SIBU: The collaboration between University College of Technology Sarawak (UCTS) and its Taiwanese partners to tap into the opportunities and address challenges in drone technology should enable the local folk to remain relevant in the ever-changing work environment.
Sibu Municipal Council (SMC) chairman Datuk Tiong Thai King said the town and its people welcomed the move.
“I am glad to learn that UCTS and its Taiwanese partners, Chang Jung Christian University (CJCU) and GEOSAT Aerospace and Technology Inc are collaborating to address the opportunities and challenges in the area of drone technology.
“This is most significant in giving the chance to the Sibu people, especially our students at UCTS, to learn this high technology and advanced skills, in order to stay relevant in the ever-changing work environment,” said the Dudong assemblyman at the launch of Drone Research and Application Centre (DRAC) and drone seminar/workshop at UCTS campus here on Saturday.
DRAC is a venture between UCTS, Chang Jung Christian University and GEOSAT Aerospace and Technology Inc.
Minister of International Trade and E-Commerce Dato Sri Wong Soon Koh officiated at the ceremony, witnessed by UCTS vice-chancellor Datuk Dr Abdul Hakim Juri, Chang Jung Christian University president Prof Lee Yung-Lung, and GEOSAT Aerospace and Technology Inc chairman Dr Lo Cheng-Fang.
Tiong added that the collaboration is also in line with the state’s drive into digital economy, pointing out that drone is one of the key technologies of the 21st century.
“They are being used in many innovative ways, from photography to search and rescue operations.”
He noted that drone application is also vital in image and signal processing, information retrieval and knowledge management, remote sensing and Geography Information System (GIS), as well as surveillance and reconnaissance,.
Moreover, he said the usage of drones is the logical step in making business more efficient.
The advancement in drone applications is beyond human imagination, affecting and transforming the society, both structurally and socially.
More organisations are already employing drones to perform tasks that usually take humans many hours to do.

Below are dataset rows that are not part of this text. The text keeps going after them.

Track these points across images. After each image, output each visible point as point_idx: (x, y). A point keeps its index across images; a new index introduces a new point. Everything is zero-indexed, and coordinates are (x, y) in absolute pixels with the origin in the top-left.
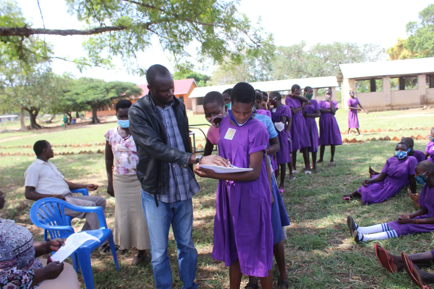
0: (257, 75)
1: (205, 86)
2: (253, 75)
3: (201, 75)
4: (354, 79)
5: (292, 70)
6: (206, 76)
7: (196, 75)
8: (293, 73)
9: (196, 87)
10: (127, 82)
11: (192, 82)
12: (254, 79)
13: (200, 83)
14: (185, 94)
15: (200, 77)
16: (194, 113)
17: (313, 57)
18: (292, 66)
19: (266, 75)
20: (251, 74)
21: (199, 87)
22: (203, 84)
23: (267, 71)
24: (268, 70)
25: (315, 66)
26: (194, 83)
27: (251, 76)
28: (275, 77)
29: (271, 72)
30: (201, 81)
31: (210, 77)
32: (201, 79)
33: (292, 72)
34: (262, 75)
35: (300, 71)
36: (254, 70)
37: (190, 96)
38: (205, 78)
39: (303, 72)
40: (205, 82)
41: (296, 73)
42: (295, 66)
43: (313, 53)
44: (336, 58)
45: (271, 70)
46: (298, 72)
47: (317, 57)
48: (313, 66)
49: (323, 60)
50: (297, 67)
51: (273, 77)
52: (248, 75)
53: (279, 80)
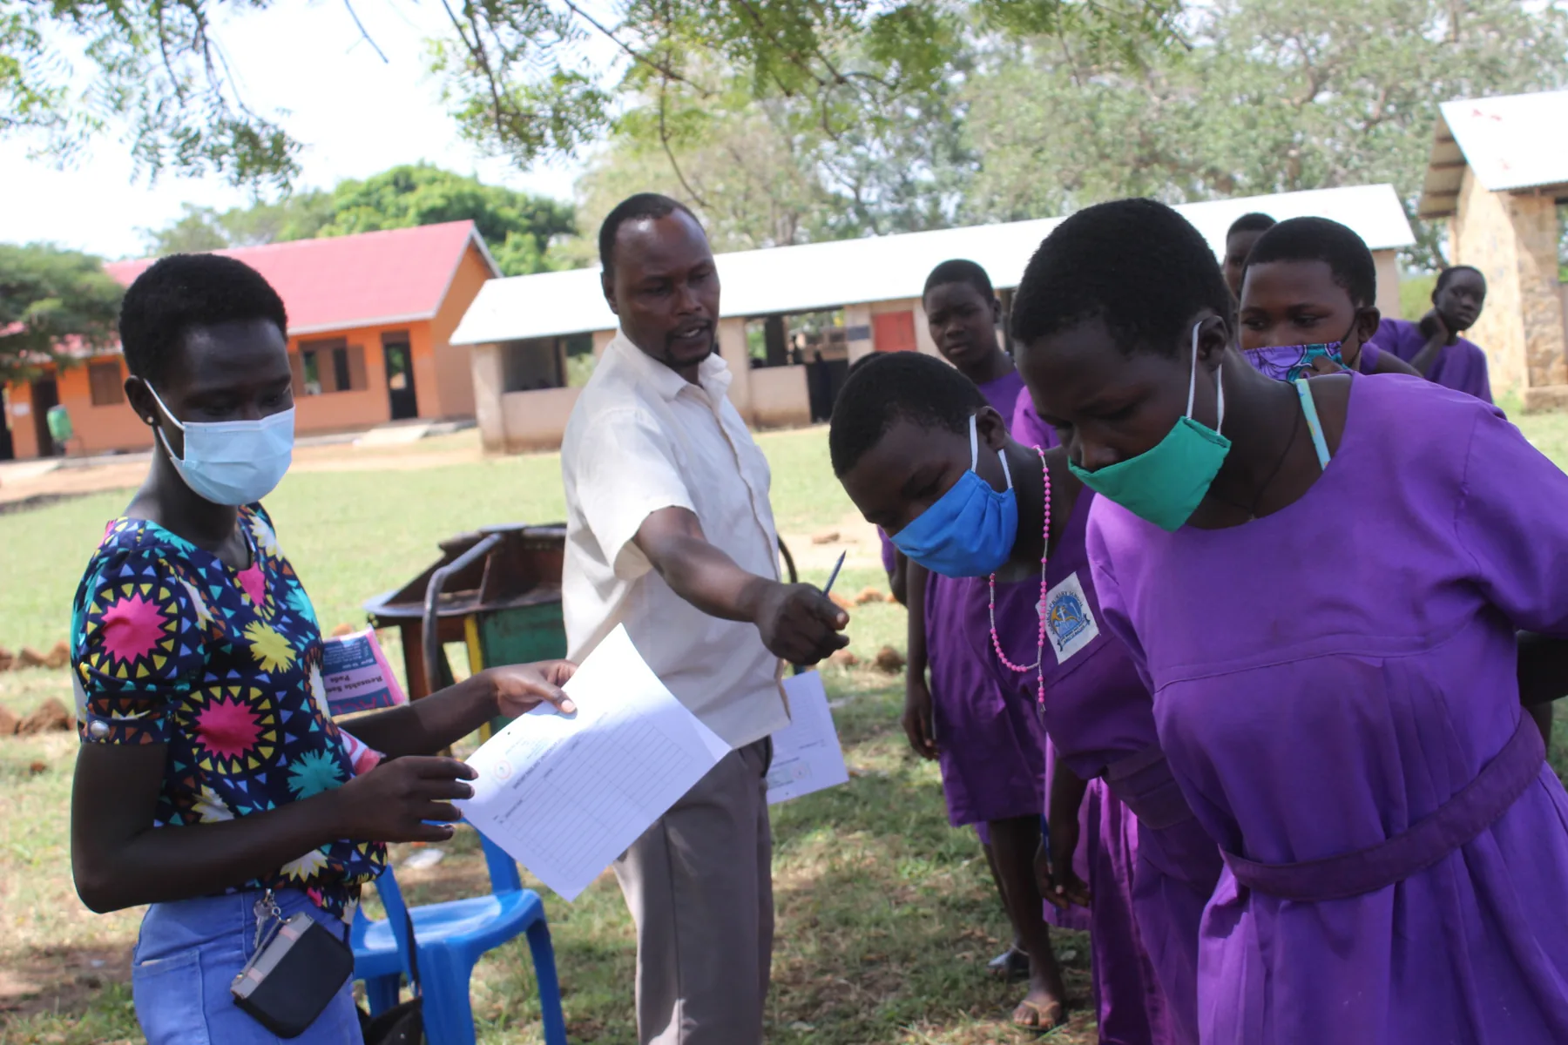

Thus, the exploitation of drone technology is crucial to humankind in the futuristic world.
“Drones can help to achieve these goals, as they can be used in a wide range of applications and functions in smart cities.
These applications include monitoring traffic flow to measuring and detecting floods and natural disasters by using wireless sensors.
“Furthermore, many opportunities for drones and their applications in smart cities will continue to increase at a fast pace,” said Tiong.
Turning to challenges in deploying drone technology, he said they could be classified into areas ranging from ethics and privacy to licensing and legislations.
Meanwhile, Lo said the objective of the DRAC is to educate future talents on the research and application of commercial unmanned aerial vehicles (UAVs) and cultivate an ecosystem for close cooperation among the government, universities and private enterprises.